I have a screenshot of the solution for a $\log$ equation below, but I don't understand how the exponent of $2$ got turned into $\dfrac12$. I thought it's supposed to stay a $2$ when you transfer it to the front of the $\log$?
$$\begin{align} \sqrt{x}&=2^{\log_4(x)}&&\log_4(x)=\log_{2^2}(x)\\ &=2^{\log_{2^2}(x)}&&\log_{2^2}(x)=\frac12\log_{2}(x)\\ &=2^{\frac12\log_{2}(x)}\\ &=\sqrt{2^{\log_{2}(x)}}&&a^{\log_a(b)}=b\\ &=\sqrt{x} \end{align}$$
$\log_a(b)$ is by definition the unique number $p$ such that $a^p = b$.
So $\log{a^b}(c)$ is by definition the unique number $p$ such that $(a^b)^p = c$. We can write $(a^b)^p = a^{bp}$ by the rules of exponentiation. So $a^{bp} = c$ and so $bp = \log_a(c)$ as the latter is the unique exponent that will give $c$ (for base $a$). But recall that $p = \log_{a^b}(c)$ from the starting definition.

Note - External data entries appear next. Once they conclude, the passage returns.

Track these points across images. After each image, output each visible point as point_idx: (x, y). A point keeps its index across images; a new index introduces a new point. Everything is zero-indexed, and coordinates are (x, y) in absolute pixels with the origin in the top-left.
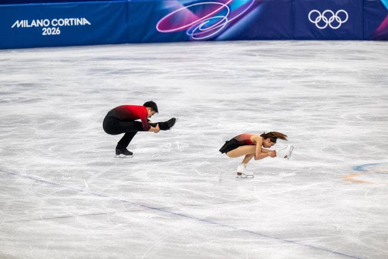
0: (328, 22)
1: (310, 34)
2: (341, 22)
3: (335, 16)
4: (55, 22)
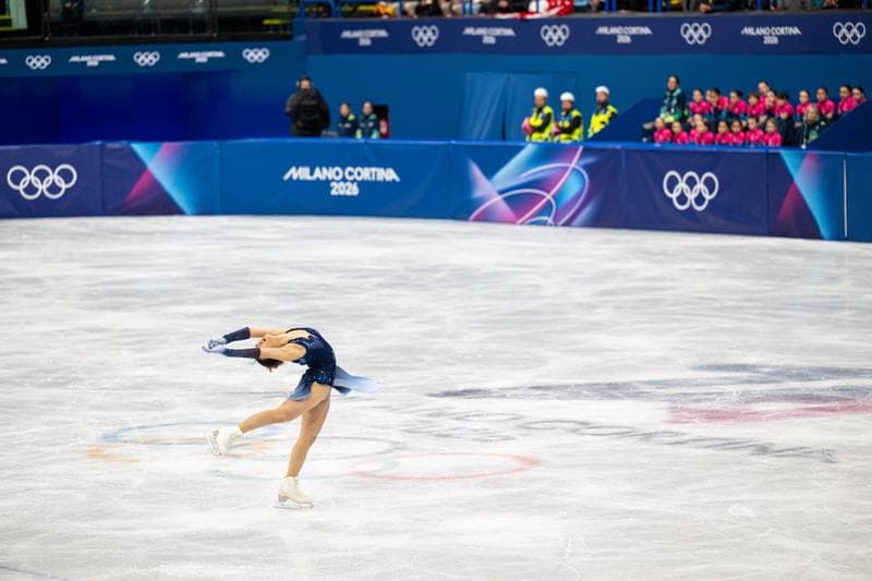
0: (42, 187)
1: (12, 209)
2: (64, 186)
3: (54, 177)
4: (351, 174)
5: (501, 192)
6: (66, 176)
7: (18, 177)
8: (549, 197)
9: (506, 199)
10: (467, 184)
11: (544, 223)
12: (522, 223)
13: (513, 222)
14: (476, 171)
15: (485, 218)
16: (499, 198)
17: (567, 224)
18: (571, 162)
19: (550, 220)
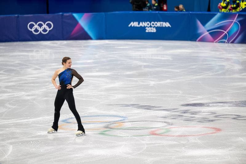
5: (208, 31)
6: (49, 25)
7: (32, 26)
8: (226, 32)
9: (210, 33)
10: (196, 28)
11: (224, 42)
12: (216, 42)
13: (213, 42)
14: (199, 23)
15: (202, 40)
16: (207, 33)
17: (233, 42)
18: (234, 20)
19: (226, 41)
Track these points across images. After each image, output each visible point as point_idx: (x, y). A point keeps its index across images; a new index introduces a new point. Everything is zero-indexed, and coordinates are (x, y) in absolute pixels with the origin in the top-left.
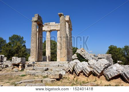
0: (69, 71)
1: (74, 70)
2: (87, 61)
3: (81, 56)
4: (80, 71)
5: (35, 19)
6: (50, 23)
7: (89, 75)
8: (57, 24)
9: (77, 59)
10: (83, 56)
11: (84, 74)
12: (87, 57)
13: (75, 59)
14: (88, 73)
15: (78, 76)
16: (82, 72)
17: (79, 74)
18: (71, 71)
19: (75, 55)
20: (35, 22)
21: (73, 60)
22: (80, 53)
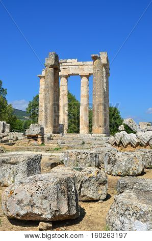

So (with dividing both sides by $b$):
$$b\log_{a^b}(c) = \log_a(c) \implies \log_{a^b}(c) = \frac{1}{b}\log_a(c)$$
Now you can see where the $\frac{1}{b}$ comes from..
OTOH, in the identity $\log_a(c^d) = d\log_a(c)$ we move the $d$ from the exponent in the argument to the front and it stays the same, while in your case above we move the $2$ in the exponent of the base $2^2$ to the front. Quite a different thing.
Let’s say we have a logarithmic equation.
$$\log_b x = y \longleftrightarrow b^y = x$$
Suppose $b$ can be written as an exponent.
$$b = a^c$$
Rewriting the original equation this way, we get:
$$\log_{a^c} x = y \longleftrightarrow(a^c)^y = x$$
$$\implies a^{cy} = x \longleftrightarrow \log_a x = cy$$
$$\implies y = \frac{1}{c}\cdot\log_a x$$
Recall that at the beginning, we said $\log_b x = y$. Therefore, we reach a conclusion.
$$\boxed{\log_{a^c} x = \frac{1}{c}\cdot\log_a x}$$
You confused this with the following identity, which is a different thing altogether.
$$\log_b x^a = a\cdot\log_b x$$